### Provided passage:
╔══
If something unexpected happens, make sure to open the console tab in the browser. The application will be logging as many things as they seemed relevant for debugging.
╚══
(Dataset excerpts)
╔══
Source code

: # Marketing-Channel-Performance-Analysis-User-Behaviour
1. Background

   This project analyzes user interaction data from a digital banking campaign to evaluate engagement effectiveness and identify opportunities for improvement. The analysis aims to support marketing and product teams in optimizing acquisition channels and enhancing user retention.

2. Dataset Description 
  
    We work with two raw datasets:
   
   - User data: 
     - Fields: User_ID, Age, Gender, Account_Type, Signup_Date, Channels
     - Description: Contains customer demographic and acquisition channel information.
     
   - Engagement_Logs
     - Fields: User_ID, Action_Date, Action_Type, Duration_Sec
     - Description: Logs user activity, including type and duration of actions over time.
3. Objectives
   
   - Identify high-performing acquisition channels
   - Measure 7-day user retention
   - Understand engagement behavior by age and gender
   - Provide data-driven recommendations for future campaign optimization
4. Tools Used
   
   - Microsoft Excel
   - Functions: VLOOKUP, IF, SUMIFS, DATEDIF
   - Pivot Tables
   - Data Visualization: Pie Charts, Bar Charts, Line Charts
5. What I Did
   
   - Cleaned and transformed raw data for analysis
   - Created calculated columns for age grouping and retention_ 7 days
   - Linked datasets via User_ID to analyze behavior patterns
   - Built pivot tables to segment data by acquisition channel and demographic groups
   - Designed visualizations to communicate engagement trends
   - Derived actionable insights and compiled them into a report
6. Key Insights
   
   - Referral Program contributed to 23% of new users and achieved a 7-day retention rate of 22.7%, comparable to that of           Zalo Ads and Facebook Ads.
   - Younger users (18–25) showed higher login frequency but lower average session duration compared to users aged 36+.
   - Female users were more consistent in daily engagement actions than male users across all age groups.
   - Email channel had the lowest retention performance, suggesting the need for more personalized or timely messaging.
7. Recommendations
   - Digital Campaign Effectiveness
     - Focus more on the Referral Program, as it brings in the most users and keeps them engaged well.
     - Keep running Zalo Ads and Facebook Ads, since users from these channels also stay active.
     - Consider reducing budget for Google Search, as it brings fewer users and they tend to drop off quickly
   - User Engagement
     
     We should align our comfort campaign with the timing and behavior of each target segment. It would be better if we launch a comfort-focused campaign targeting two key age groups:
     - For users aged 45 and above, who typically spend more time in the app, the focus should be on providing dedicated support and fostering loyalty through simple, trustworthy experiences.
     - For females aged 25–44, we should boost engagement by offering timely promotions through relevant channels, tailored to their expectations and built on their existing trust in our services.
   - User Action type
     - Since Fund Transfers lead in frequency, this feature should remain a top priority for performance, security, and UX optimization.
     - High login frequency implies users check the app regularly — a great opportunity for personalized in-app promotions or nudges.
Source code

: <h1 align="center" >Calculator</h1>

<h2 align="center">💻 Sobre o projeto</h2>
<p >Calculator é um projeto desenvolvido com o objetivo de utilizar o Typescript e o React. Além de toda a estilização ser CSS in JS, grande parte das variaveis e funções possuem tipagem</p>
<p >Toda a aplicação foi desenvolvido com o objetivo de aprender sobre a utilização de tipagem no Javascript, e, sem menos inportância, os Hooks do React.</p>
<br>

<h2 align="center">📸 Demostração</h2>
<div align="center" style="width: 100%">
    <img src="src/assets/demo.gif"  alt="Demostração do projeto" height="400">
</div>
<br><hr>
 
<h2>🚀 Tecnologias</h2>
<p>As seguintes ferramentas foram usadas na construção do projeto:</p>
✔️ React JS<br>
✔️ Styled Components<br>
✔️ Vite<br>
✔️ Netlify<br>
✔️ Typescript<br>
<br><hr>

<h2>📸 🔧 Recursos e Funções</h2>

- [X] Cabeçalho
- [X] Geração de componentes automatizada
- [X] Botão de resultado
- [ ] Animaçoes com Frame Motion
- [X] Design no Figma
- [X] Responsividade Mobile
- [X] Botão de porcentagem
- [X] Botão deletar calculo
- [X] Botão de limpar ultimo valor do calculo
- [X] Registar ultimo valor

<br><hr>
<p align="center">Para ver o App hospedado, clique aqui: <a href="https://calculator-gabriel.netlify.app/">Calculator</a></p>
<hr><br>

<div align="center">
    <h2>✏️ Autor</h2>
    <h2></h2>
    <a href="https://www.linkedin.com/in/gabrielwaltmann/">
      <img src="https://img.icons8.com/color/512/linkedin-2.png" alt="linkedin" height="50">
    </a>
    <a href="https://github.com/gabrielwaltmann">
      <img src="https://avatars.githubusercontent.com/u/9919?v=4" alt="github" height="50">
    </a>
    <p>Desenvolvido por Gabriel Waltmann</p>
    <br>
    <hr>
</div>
╚══
### Requirement 1:
Please retype the part of the debugging tip starting at "If something unexpected" and ending at "relevant for debugging.".
### Requirement 2:
Translate this sentence from the debugging tip into Spanish: "If something unexpected happens, make sure to open the console tab in the browser."
### Requirement 3:
Answer these questions from the debugging tip:
(a) Which tab should be opened if something unexpected happens?
(b) What will be doing the logging?
The records come from a separate source.

### Written answer 1:
If something unexpected happens, make sure to open the console tab in the browser. The application will be logging as many things as they seemed relevant for debugging.

### Written answer 2:
Si ocurre algo inesperado, asegúrate de abrir la pestaña de la consola en el navegador.

### Written answer 3:
(a) The console tab in the browser.
(b) The application.